Work to complete:
Report all lines from the entries below in which "left" appears.

□ □ □ □ □

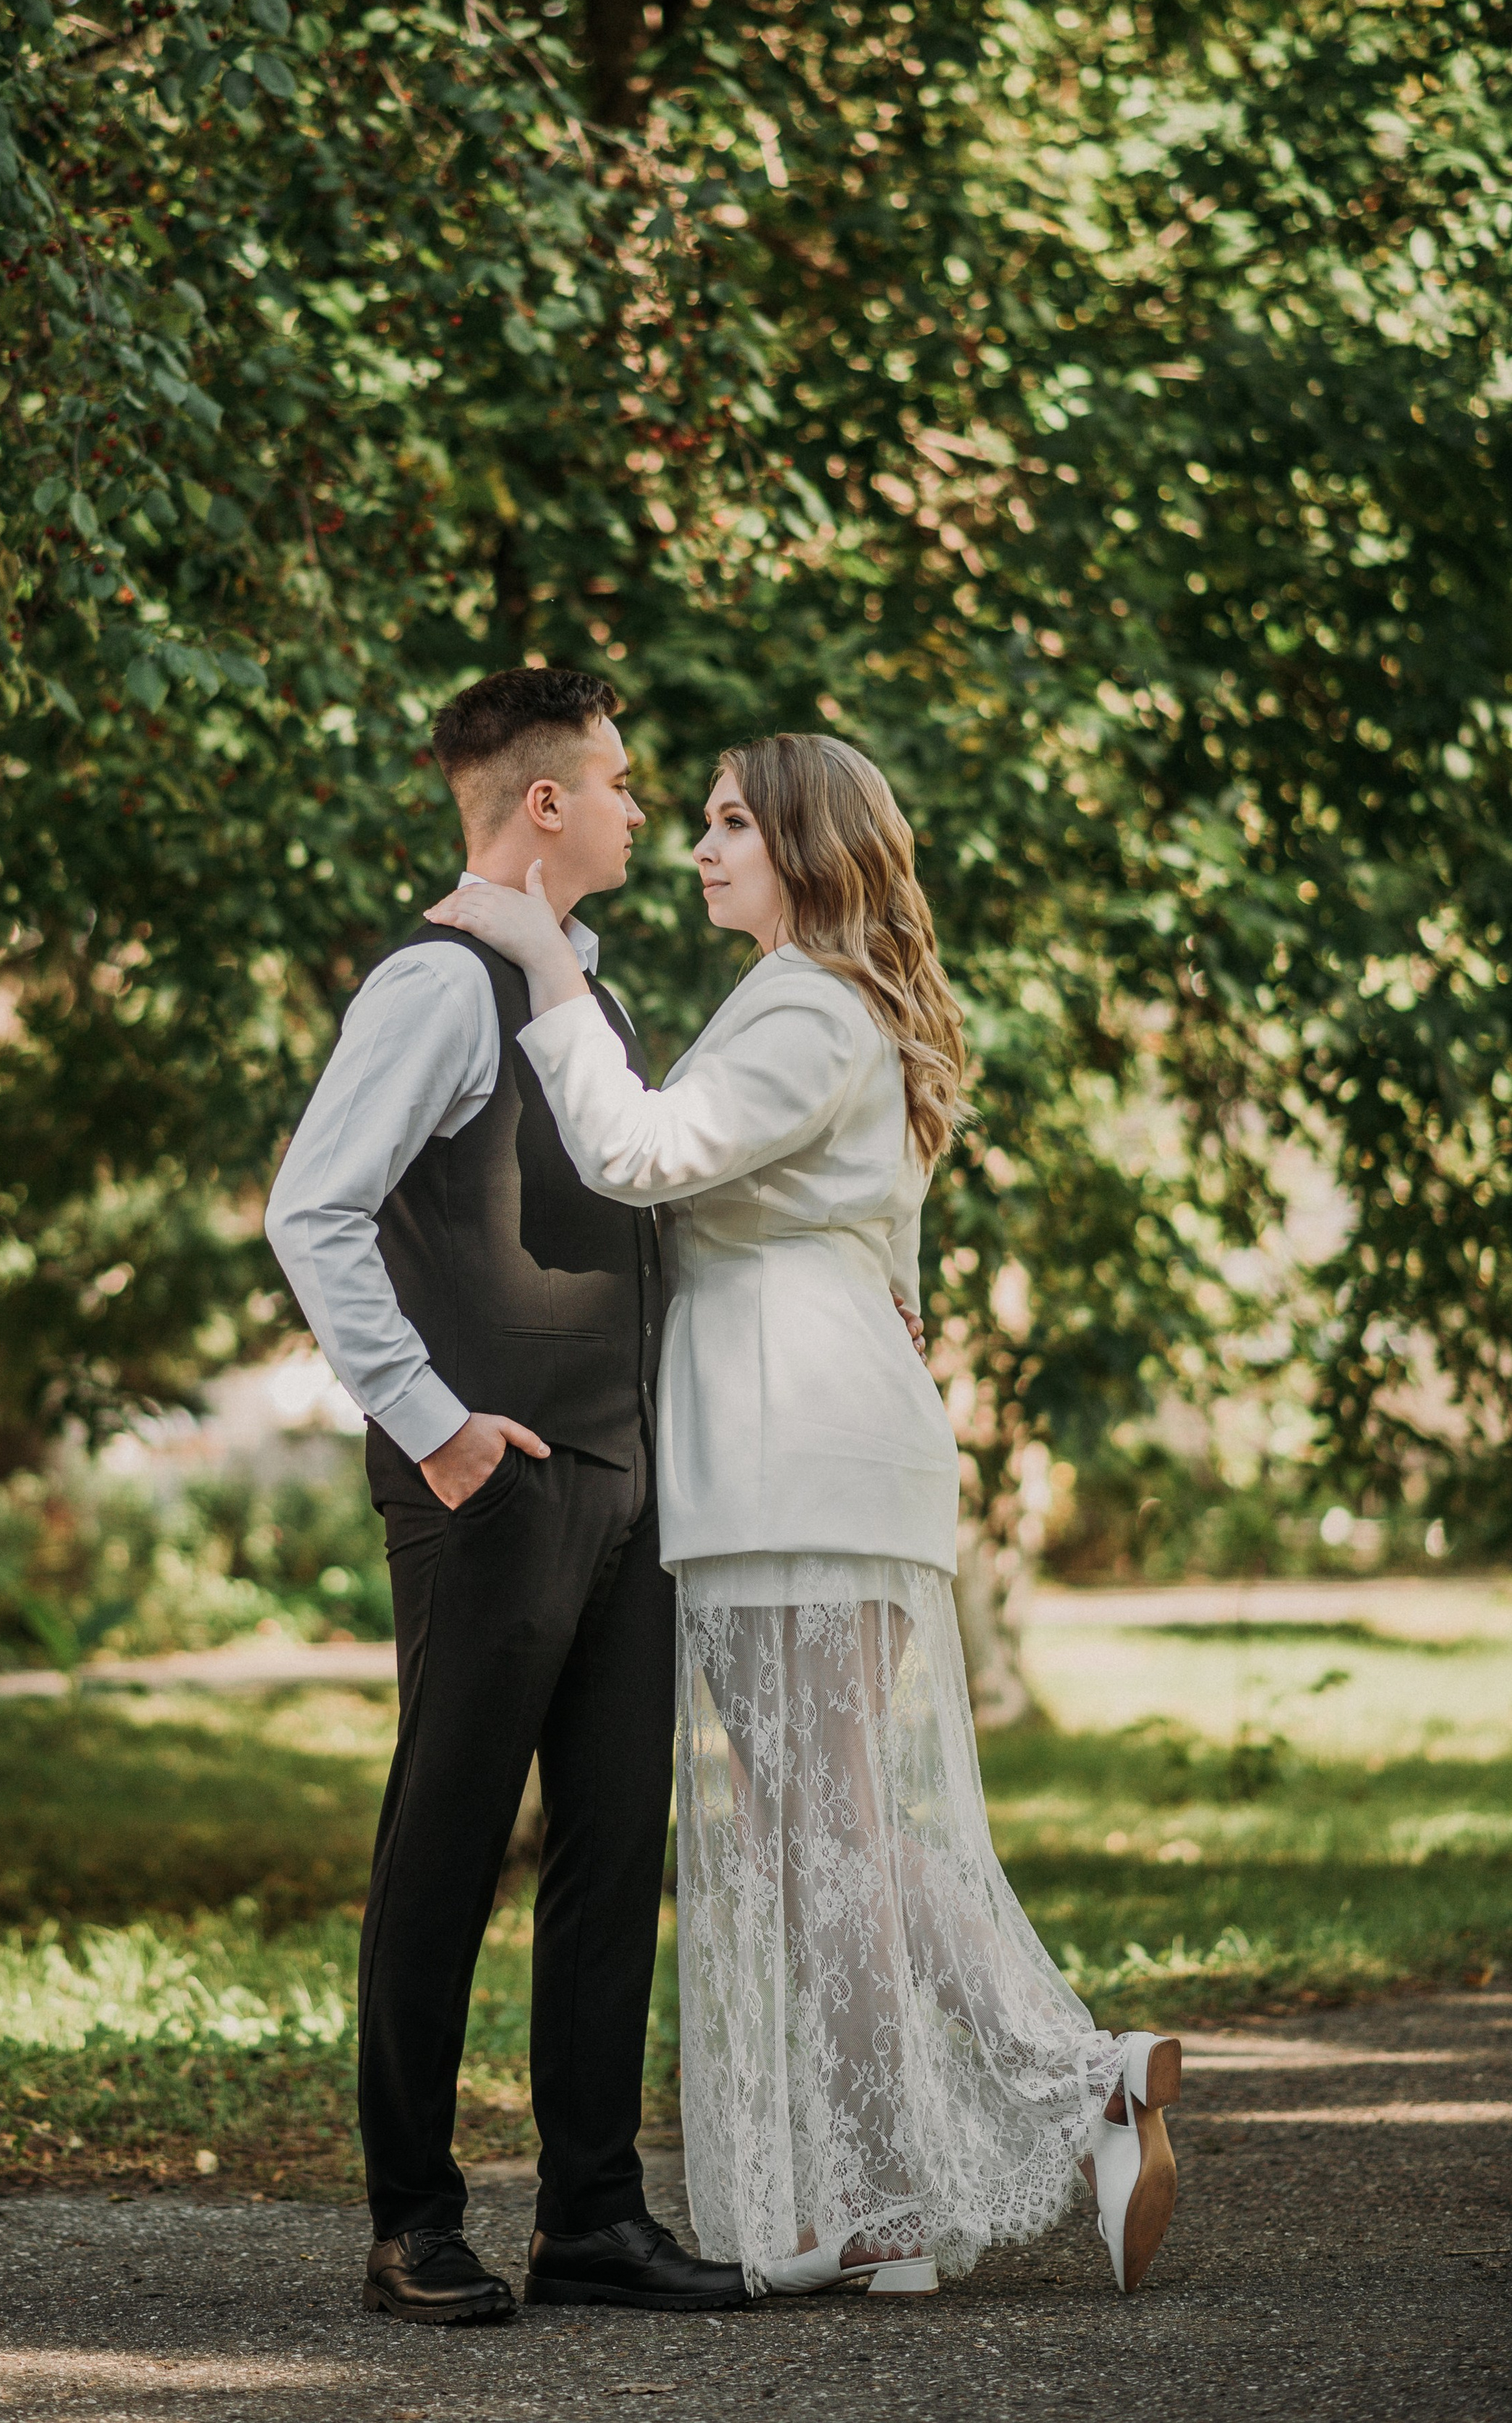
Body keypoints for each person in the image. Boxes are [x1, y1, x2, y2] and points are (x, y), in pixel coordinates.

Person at [426, 731, 1182, 2302]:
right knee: (821, 1824)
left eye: (730, 825)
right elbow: (882, 1246)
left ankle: (1073, 2078)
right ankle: (891, 2199)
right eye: (699, 820)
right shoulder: (829, 1001)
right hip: (817, 1433)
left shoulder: (805, 1003)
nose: (699, 847)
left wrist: (541, 959)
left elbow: (640, 1154)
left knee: (826, 1823)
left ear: (808, 849)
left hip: (789, 1444)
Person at [266, 667, 748, 2325]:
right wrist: (432, 1425)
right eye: (617, 781)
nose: (639, 808)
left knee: (612, 1851)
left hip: (625, 1488)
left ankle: (592, 2215)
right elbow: (310, 1212)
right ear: (543, 803)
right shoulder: (433, 985)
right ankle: (411, 2217)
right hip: (487, 1487)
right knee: (448, 1840)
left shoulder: (578, 991)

□ □ □ □ □

Answer to this task:
left eye: (730, 825)
left ankle: (1073, 2078)
left shoulder: (805, 1003)
left wrist: (541, 959)
left elbow: (640, 1154)
left knee: (826, 1823)
left ear: (808, 849)
left hip: (789, 1444)
left knee: (612, 1851)
left hip: (625, 1488)
left ankle: (592, 2215)
left shoulder: (578, 991)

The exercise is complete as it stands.